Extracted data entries
• • • • • • •
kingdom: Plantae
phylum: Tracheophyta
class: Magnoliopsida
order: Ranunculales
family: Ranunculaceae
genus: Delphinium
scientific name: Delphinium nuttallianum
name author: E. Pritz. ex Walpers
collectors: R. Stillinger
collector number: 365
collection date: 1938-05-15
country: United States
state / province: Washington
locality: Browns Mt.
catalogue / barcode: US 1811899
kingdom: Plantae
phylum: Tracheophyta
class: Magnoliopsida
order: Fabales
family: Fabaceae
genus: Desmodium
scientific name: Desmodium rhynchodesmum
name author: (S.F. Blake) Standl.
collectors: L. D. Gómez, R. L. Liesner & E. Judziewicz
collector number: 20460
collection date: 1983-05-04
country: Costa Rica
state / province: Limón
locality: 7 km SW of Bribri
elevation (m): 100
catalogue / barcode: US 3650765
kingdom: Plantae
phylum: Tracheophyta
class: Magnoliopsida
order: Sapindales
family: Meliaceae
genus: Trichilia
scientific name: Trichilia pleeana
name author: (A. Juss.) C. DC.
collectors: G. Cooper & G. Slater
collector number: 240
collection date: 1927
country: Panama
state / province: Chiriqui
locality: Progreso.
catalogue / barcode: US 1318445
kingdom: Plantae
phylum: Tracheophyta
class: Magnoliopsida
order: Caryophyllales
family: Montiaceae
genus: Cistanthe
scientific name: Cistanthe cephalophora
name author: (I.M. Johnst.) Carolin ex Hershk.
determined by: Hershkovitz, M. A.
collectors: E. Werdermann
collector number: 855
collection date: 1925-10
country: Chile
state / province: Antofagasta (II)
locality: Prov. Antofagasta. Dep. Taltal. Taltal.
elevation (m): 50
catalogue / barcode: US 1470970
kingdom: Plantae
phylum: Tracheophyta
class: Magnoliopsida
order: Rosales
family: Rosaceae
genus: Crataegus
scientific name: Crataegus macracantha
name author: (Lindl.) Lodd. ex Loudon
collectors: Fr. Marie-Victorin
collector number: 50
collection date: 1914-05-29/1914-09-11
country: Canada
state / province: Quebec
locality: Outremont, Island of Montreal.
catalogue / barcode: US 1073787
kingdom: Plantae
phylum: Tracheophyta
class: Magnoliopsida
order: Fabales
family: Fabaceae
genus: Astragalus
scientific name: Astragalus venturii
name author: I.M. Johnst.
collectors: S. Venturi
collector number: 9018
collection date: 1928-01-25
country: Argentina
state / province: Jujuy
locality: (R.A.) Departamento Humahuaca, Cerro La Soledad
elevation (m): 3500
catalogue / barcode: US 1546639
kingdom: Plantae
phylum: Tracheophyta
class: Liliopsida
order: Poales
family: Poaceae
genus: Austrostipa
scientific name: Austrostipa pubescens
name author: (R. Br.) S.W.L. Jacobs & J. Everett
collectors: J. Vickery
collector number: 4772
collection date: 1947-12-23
• • • • • • •
▸ WHAT YOU WILL DO
Return every line of the records above verbatim, changing nothing.

▸ RESULT OF THIS EXERCISE
kingdom: Plantae
phylum: Tracheophyta
class: Magnoliopsida
order: Ranunculales
family: Ranunculaceae
genus: Delphinium
scientific name: Delphinium nuttallianum
name author: E. Pritz. ex Walpers
collectors: R. Stillinger
collector number: 365
collection date: 1938-05-15
country: United States
state / province: Washington
locality: Browns Mt.
catalogue / barcode: US 1811899
kingdom: Plantae
phylum: Tracheophyta
class: Magnoliopsida
order: Fabales
family: Fabaceae
genus: Desmodium
scientific name: Desmodium rhynchodesmum
name author: (S.F. Blake) Standl.
collectors: L. D. Gómez, R. L. Liesner & E. Judziewicz
collector number: 20460
collection date: 1983-05-04
country: Costa Rica
state / province: Limón
locality: 7 km SW of Bribri
elevation (m): 100
catalogue / barcode: US 3650765
kingdom: Plantae
phylum: Tracheophyta
class: Magnoliopsida
order: Sapindales
family: Meliaceae
genus: Trichilia
scientific name: Trichilia pleeana
name author: (A. Juss.) C. DC.
collectors: G. Cooper & G. Slater
collector number: 240
collection date: 1927
country: Panama
state / province: Chiriqui
locality: Progreso.
catalogue / barcode: US 1318445
kingdom: Plantae
phylum: Tracheophyta
class: Magnoliopsida
order: Caryophyllales
family: Montiaceae
genus: Cistanthe
scientific name: Cistanthe cephalophora
name author: (I.M. Johnst.) Carolin ex Hershk.
determined by: Hershkovitz, M. A.
collectors: E. Werdermann
collector number: 855
collection date: 1925-10
country: Chile
state / province: Antofagasta (II)
locality: Prov. Antofagasta. Dep. Taltal. Taltal.
elevation (m): 50
catalogue / barcode: US 1470970
kingdom: Plantae
phylum: Tracheophyta
class: Magnoliopsida
order: Rosales
family: Rosaceae
genus: Crataegus
scientific name: Crataegus macracantha
name author: (Lindl.) Lodd. ex Loudon
collectors: Fr. Marie-Victorin
collector number: 50
collection date: 1914-05-29/1914-09-11
country: Canada
state / province: Quebec
locality: Outremont, Island of Montreal.
catalogue / barcode: US 1073787
kingdom: Plantae
phylum: Tracheophyta
class: Magnoliopsida
order: Fabales
family: Fabaceae
genus: Astragalus
scientific name: Astragalus venturii
name author: I.M. Johnst.
collectors: S. Venturi
collector number: 9018
collection date: 1928-01-25
country: Argentina
state / province: Jujuy
locality: (R.A.) Departamento Humahuaca, Cerro La Soledad
elevation (m): 3500
catalogue / barcode: US 1546639
kingdom: Plantae
phylum: Tracheophyta
class: Liliopsida
order: Poales
family: Poaceae
genus: Austrostipa
scientific name: Austrostipa pubescens
name author: (R. Br.) S.W.L. Jacobs & J. Everett
collectors: J. Vickery
collector number: 4772
collection date: 1947-12-23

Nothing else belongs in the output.